I also need to decide if I risk publishing under my own name, or find a pseudonym. 

And, of course, I  need to actually do it!  After all, there does come a point when all the preparing and polishing can slip into procrastination.  I'm not at that point yet, I know; both of the stories are unfinished, covers undrawn, technical know-how unlearnt.  But that doesn't mean the procrastination point doesn't exist.  I need to be alert to whether I've hit it yet.

At the moment I'm at an earlier procrastination point, where one looks at everything still to be done and gets nervous, and ends up not doing any of it.  This is really not a good idea (understatement) and is something I need to beat.  Example; I have just cleaned the bathroom this morning, not a favourite job by any means, instead of writing.  Bah!  I love writing; but it's a torment sometimes as well.  And I am a chicken sometimes.

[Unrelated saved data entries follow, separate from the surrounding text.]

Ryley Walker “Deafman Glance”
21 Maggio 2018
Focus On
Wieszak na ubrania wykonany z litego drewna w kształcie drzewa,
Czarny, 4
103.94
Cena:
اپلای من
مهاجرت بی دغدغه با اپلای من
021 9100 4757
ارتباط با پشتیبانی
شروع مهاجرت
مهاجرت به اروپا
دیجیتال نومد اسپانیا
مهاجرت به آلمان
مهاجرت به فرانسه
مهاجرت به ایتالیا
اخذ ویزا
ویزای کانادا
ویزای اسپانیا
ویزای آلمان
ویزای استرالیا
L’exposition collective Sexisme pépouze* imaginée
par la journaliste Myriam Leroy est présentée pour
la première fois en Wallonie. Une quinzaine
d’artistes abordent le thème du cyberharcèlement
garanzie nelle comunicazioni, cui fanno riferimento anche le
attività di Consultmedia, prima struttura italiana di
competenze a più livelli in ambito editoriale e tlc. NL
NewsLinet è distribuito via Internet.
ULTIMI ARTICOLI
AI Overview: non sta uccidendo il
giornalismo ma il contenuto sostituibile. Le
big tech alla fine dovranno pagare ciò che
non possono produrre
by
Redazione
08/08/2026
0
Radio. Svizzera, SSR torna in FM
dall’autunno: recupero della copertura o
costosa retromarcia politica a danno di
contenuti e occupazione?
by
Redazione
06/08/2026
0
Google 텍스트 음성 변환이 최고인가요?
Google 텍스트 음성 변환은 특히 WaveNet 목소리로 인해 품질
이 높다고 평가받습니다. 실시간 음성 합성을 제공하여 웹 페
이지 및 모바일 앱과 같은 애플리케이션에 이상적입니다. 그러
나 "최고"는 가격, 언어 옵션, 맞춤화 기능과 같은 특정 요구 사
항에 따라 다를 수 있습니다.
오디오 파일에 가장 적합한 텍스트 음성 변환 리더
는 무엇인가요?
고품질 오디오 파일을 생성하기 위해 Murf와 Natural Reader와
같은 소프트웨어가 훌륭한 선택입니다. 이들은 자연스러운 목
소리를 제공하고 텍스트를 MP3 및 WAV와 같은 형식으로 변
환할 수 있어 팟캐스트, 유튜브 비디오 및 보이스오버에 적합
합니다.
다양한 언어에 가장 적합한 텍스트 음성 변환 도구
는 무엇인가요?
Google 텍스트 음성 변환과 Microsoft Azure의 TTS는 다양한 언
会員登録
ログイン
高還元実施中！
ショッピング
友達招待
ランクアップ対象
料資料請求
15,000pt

On top of this, there's the September project.  Running away with Pausanias.  I need to decide whether to do that in this blog, or set up a new blog for it; if I choose the latter, I need to set that new one up and have it all ready to go.  I need to get a camera with which I can take decent close-up pictures that are in proper sharp focus.  I need to know if I'll be taking this laptop (Tinkerbell) or whether the larger and more comfortable, but heavier, Frankentop is coming back anytime soon. 

I need to decide where I am going, and plan my routes.  I need to sort out all the practicalities.  It's quite a big thing to be planning, after all; a whole month abroad. 

At the moment, it looks as though I could get a pretty good price on daytime flights from Heathrow to Athens with Aegean Airways if I book soon.  I've never flown with them, but all I ask of an airline is to get my and my luggage to my destination; I don't mind if it isn't in luxury!  So I need to pick my dates and commit to that, fairly soon. 

Once that's done, I will have passed the point of no return.  Which is another strange thought.  I've always been a fairly risk-averse person and now I'm planning to do something that excites me but is also risky.  I'm looking some of my fears in the face.  It's okay, I know I can do it; but it still feels strange.  I realise with sadness that I've spent much of my life not facing these particular fears because I've had a good solid excuse not to do so.  The excuse is gone, for now at least.  I can no longer say "I don't have the time" or "I've no money".  I need to walk my talk. 

So I have a lot of stuff to do, and several quite significant plunges to take.